B. Tujuan Penelitian Adapun tujuan dari penelitian ini adalah: 1. Untuk mengetahui bagaimana penyesuaian diri remaja putri terhadap kehidupan setelah menikah muda. 2. Untuk mengetahui bagaimana konsekuensi psikologis remaja putri yang menikah muda. C. Manfaat Penelitian a. Manfaat teoritis Hasil penelitian ini diharapkan dapat memperkaya khazanah ilmu pengetahuan, khususnya psikologi pendidikan, perkembangan, sosial, dan ilmu yang lain yang berkaitan dengan penyesuaian pada remaja putri yang menikah di usia muda. b. Manfaat praktis Hasil penelitian ini diharapakan dapat memberikan manfaat bagi: a. Remaja Putri Memberikan alternatif pilihan kepada pasangan muda yang sudah ingin menikah agar mempersiapkan diri setelah mengetahui konsekuensi menikah di usia muda dan bagi pasangan yang sudah menikah agar lebih tegar dan dapat siap menghadapi serta menerima segala konsekuensi setelah menetapkan untuk menikah.

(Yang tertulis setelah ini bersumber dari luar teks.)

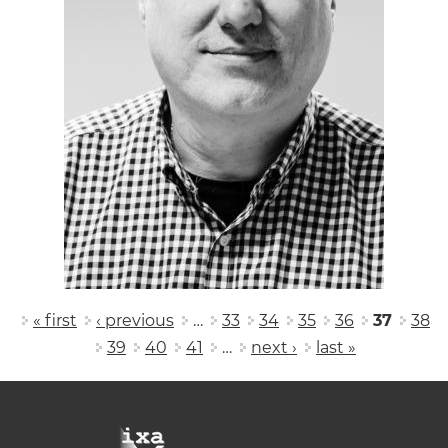
Pages
« first
‹ previous
…
33
34
35
36
37
38
39
40
41
…
next ›
last »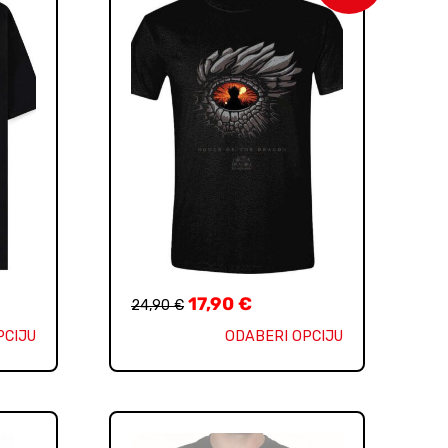
17,90
€
24,90
€
PCIJU
ODABERI OPCIJU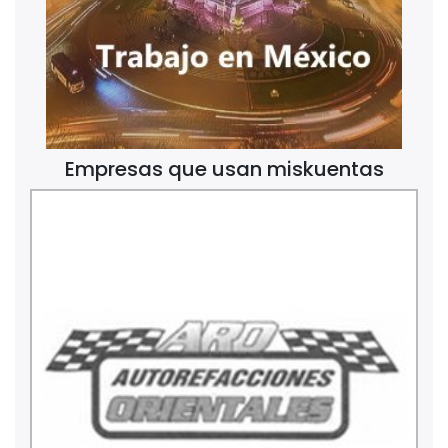
Empresas que usan miskuentas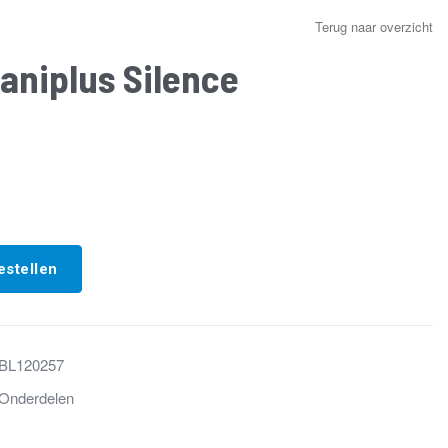
Terug naar overzicht
Saniplus Silence
estellen
BL120257
Onderdelen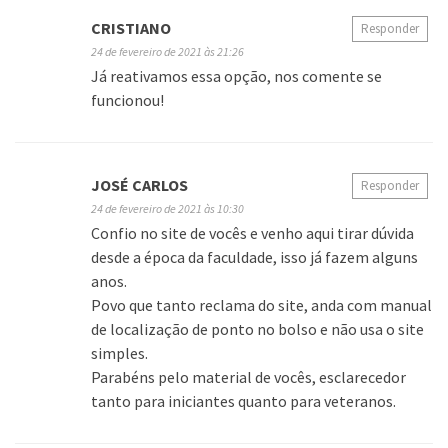
CRISTIANO
Responder
24 de fevereiro de 2021 às 21:26
Já reativamos essa opção, nos comente se
funcionou!
JOSÉ CARLOS
Responder
24 de fevereiro de 2021 às 10:30
Confio no site de vocês e venho aqui tirar dúvida
desde a época da faculdade, isso já fazem alguns
anos.
Povo que tanto reclama do site, anda com manual
de localização de ponto no bolso e não usa o site
simples.
Parabéns pelo material de vocês, esclarecedor
tanto para iniciantes quanto para veteranos.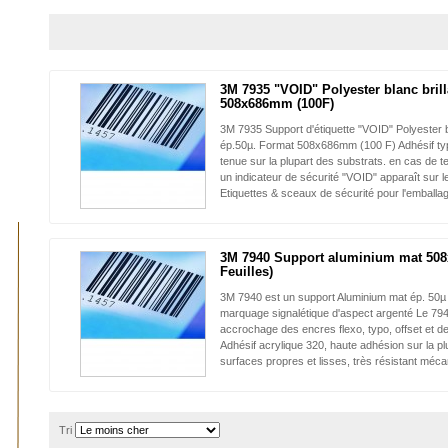
3M 7935 "VOID" Polyester blanc brill
508x686mm (100F)
3M 7935 Support d'étiquette "VOID" Polyester bl
ép.50µ. Format 508x686mm (100 F) Adhésif ty
tenue sur la plupart des substrats. en cas de t
un indicateur de sécurité "VOID" apparaît sur l
Etiquettes & sceaux de sécurité pour l'emballa
3M 7940 Support aluminium mat 50
Feuilles)
3M 7940 est un support Aluminium mat ép. 50µ 
marquage signalétique d'aspect argenté Le 79
accrochage des encres flexo, typo, offset et de
Adhésif acrylique 320, haute adhésion sur la pl
surfaces propres et lisses, très résistant méc
Tri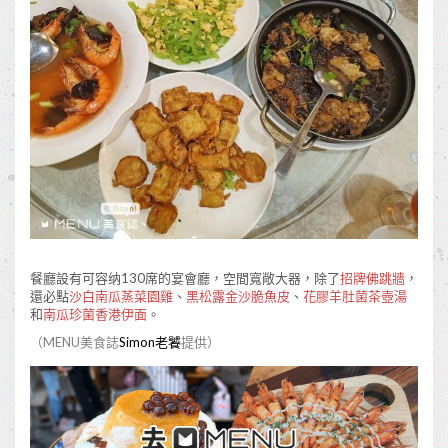
餐廳設有可容纳130席的宴會廳，空間寬敞大器，除了
招牌佛跳牆
，
還必點
沙白南瓜蒸菜園雞
、
黑松露金沙脆魚皮
、
花膠羊肚菌茶壺湯
和
南瓜珍菌香港伊面
。
（MENU美食誌
Simon老饕
提供）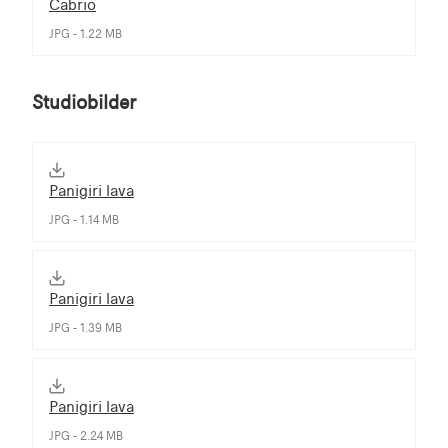
Cabrio
JPG - 1.22 MB
Studiobilder
Panigiri lava
JPG - 1.14 MB
Panigiri lava
JPG - 1.39 MB
Panigiri lava
JPG - 2.24 MB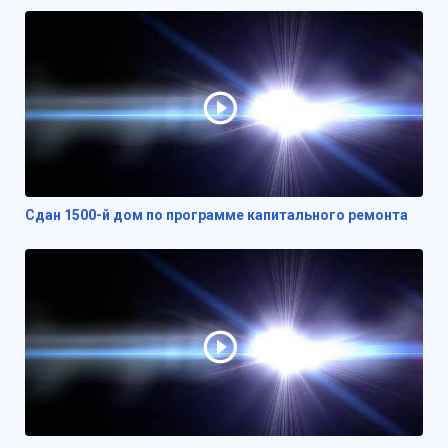
Сдан 1500-й дом по программе капитального ремонта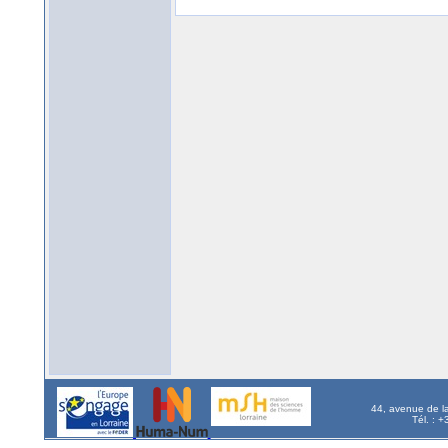
44, avenue de l
Tél. : 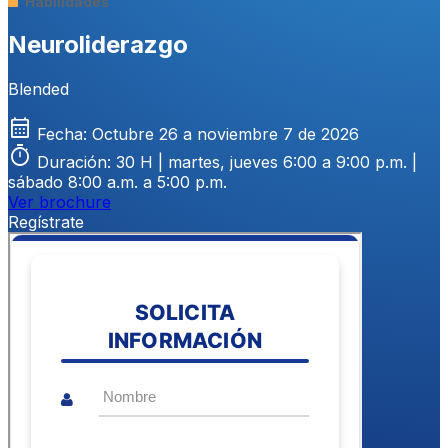
Habilidades
Neuroliderazgo
Blended
calendar_month
Fecha:
Octubre 26 a noviembre 7 de 2026
timer
Duración:
30 H | martes, jueves 6:00 a 9:00 p.m. |
sábado 8:00 a.m. a 5:00 p.m.
Ver brochure
Regístrate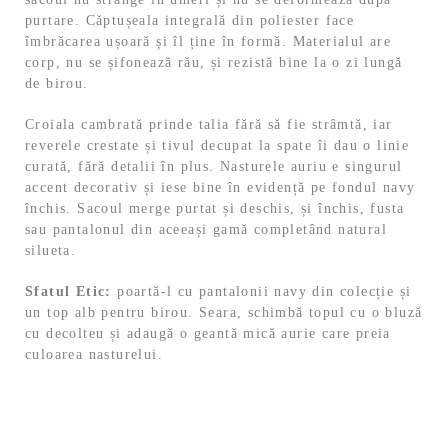
purtare. Căptușeala integrală din poliester face
îmbrăcarea ușoară și îl ține în formă. Materialul are
corp, nu se șifonează rău, și rezistă bine la o zi lungă
de birou.
Croiala cambrată prinde talia fără să fie strâmtă, iar
reverele crestate și tivul decupat la spate îi dau o linie
curată, fără detalii în plus. Nasturele auriu e singurul
accent decorativ și iese bine în evidență pe fondul navy
închis. Sacoul merge purtat și deschis, și închis, fusta
sau pantalonul din aceeași gamă completând natural
silueta.
Sfatul Etic:
poartă-l cu pantalonii navy din colecție și
un top alb pentru birou. Seara, schimbă topul cu o bluză
cu decolteu și adaugă o geantă mică aurie care preia
culoarea nasturelui.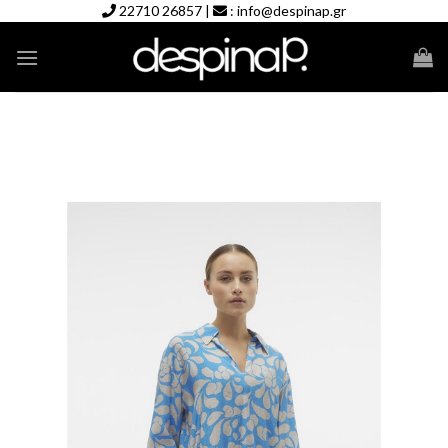
Skip
22710 26857
|
:
info@despinap.gr
to
content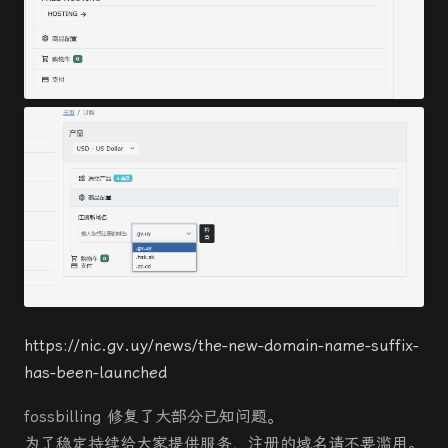
https://nic.gv.uy/news/the-new-domain-name-suffix-
has-been-launched
fossbilling 修复了大部分已知问题。
为了稳定持续给大家提供服务，注册的域名请不要滥用。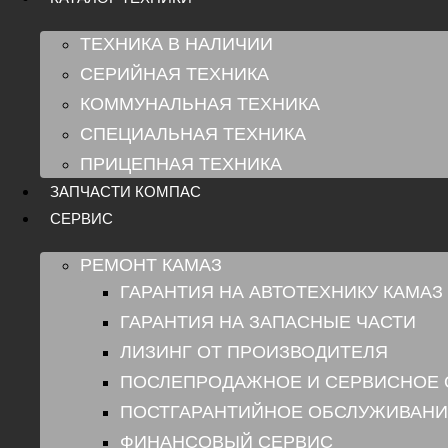
ТЕХНИКА В НАЛИЧИИ
СЕРИЙНАЯ ТЕХНИКА
КОММУНАЛЬНАЯ ТЕХНИКА
СПЕЦИАЛЬНАЯ ТЕХНИКА
ПРИЦЕПНАЯ ТЕХНИКА
ЗАПЧАСТИ КОМПАС
СЕРВИС
РЕМОНТ КАМАЗ
ГАРАНТИЯ НА АВТОТЕХНИКУ КАМАЗ
ГАРАНТИЯ НА ЗАПАСНЫЕ ЧАСТИ
ЛИЗИНГ ОТ ПРОИЗВОДИТЕЛЯ
ПОСЛЕПРОДАЖНОЕ И СЕРВИСНОЕ
ПОСТГАРАНТИЙНОЕ ОБСЛУЖИВАНИ
ФИНАНСОВЫЙ СЕРВИС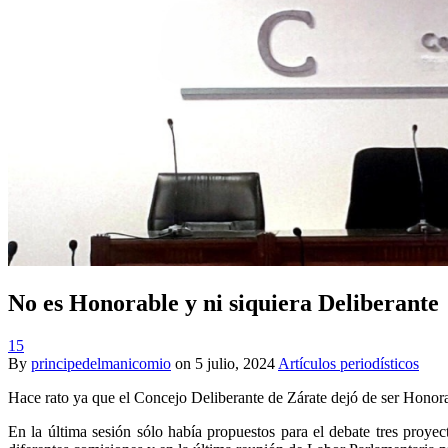
No es Honorable y ni siquiera Deliberante
15
By
principedelmanicomio
on
5 julio, 2024
Artículos periodísticos
Hace rato ya que el Concejo Deliberante de Zárate dejó de ser Honora
En la última sesión sólo había propuestos para el debate tres proyec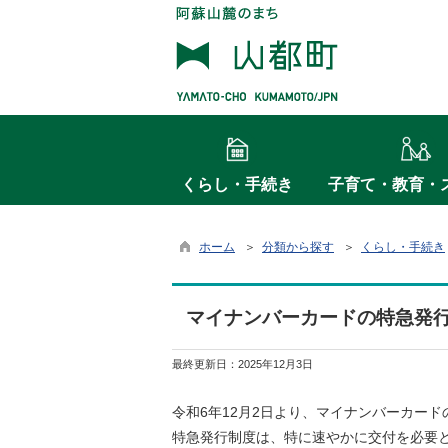
くらし・手続き
子育て・教育・
ホーム
＞
分類から探す
＞
くらし・手続き
マイナンバーカードの特急発
最終更新日：
2025年12月3日
令和6年12月2日より、マイナンバーカー
特急発行制度は、特に速やかに交付を必要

b. Orang Tua Memberikan masukan dan bahan pertimbangan kepada orang tua agar lebih memperhatikan keinginan anak-anaknya yang sudah mempunyai keinginan untuk menikah agar orang tua lebih sabar dalam membimbing, mengarahkan anak-anak yang yang sudah menikah. c. Bagi Penelitian Selanjutnya Hasil penelitian diharapkan dapat memberikan rangsangan bagi peneliti lain untuk lebih mengembangkan penelitian dengan topik sejenis.